Postsowjet-Identität und Ukraine-Krieg: Selbstverständnis im Kaukasus

Unsere Autorin ist russischsprachige Aserbaidschanerin und lebt jetzt in Georgien. Ist sie ehemalige Sowjetbürgerin? Oder doch eher Südkaukasierin?

Stadtansicht von Tbilissi Georgien

Blick über Tbilissi, die Hauptstadt Georgiens Foto: Imago

Russischsprachige Aserbaidschanerin zu sein, aufgewachsen im Baku der 1990er Jahre mit russisch-sowjetisch-aserbaidschanisch-westlicher Kultur – das ist fast das Gleiche, als wäre man ein Niemand. Oder als wäre man alles auf einmal, wie ein Wesen aus der Mythologie mit menschlichem Kopf, Vogelflügeln und Katzenschwanz.

Ich hatte lange Probleme mit meinem eigenen nationalen Selbstverständnis. Meine aserbaidschanische Identität war mir zu eng, und ich fühlte mich unwohl in der Rolle der Kosmopolitin. Mit der Zeit wurde mir klar, dass ich mich in erster Linie als jemand aus dem südlichen Kaukasus sehe. Und die drei Länder dieser Region – Aserbaidschan, Armenien und Georgien – als ein Ganzes, einen kulturhistorischen Raum betrachte. Und den Südkaukasus selbst als Teil der postsowjetischen Raums. Und meine südkaukasische Identität entsprechend als Teil einer postsowjetischen Identität.

Viel zu kompliziert, oder? Besonders jetzt, wo eine solche postsowjetische südkaukasische Identität schon fast unanständig ist. Durch seinen Überfall auf die Ukraine hat Russland, abgesehen von allem Vorangegangenen, nicht nur sich selbst vollends diskreditiert, sondern sogar den Begriff „postsowjetischer Raum“ und alles das, was die Länder, aus denen er besteht, miteinander verbindet.

Und während Russland einerseits auf die Ukrai­ne schießt, hält es anderseits die Fäden des Karabach-Konflikts zwischen Armenien und Aserbaidschan in der Hand.

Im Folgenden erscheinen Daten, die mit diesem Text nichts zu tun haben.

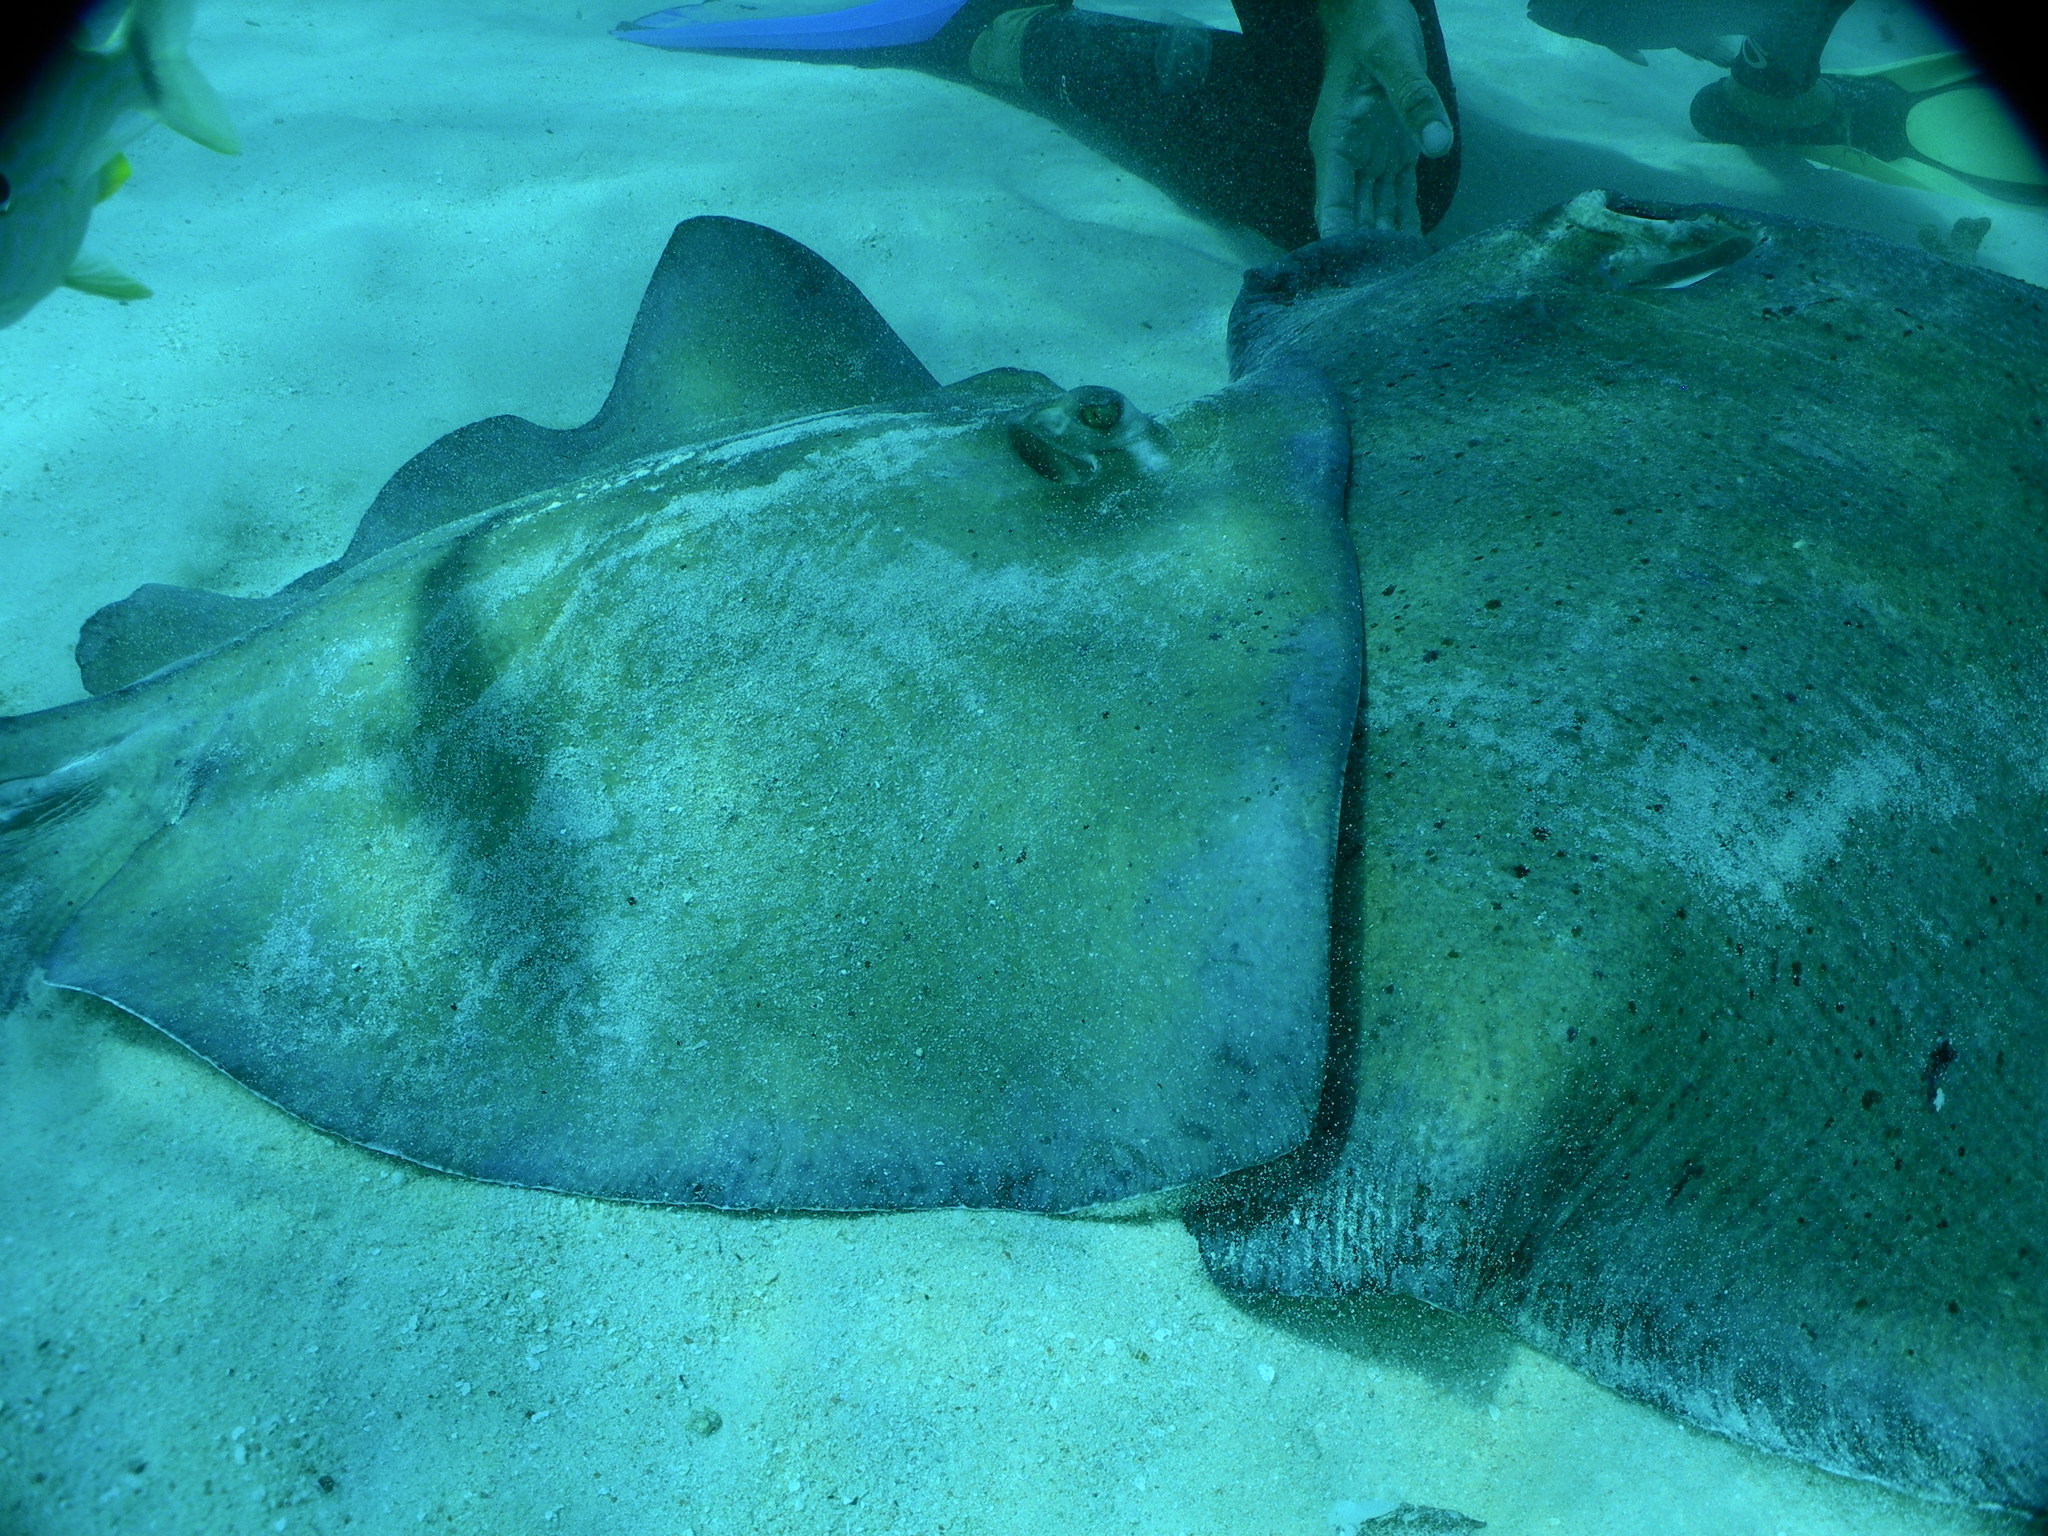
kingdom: Animalia
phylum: Chordata
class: Elasmobranchii
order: Myliobatiformes
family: Dasyatidae
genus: Hypanus
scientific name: Hypanus americanus
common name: Southern stingray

Schon seit dreißig Jahren werden hier die südkaukasischen Völker mit einem Stacheldraht aus Hass und Angst voneinander getrennt.

Mir schien immer, dass eine Art Ideal­va­rian­te für die Länder des Südkaukasus wäre, „zusammenzuhalten“, so etwas wie eine politische und humanitäre Union zu bilden. Aber mir ist klar, dass das utopisch ist. Und vor dem Hintergrund all der aktuellen Ereignisse ist der einzige „Ort“, an dem ich mir meine „unanständige Identität“ leisten kann, die Emigration.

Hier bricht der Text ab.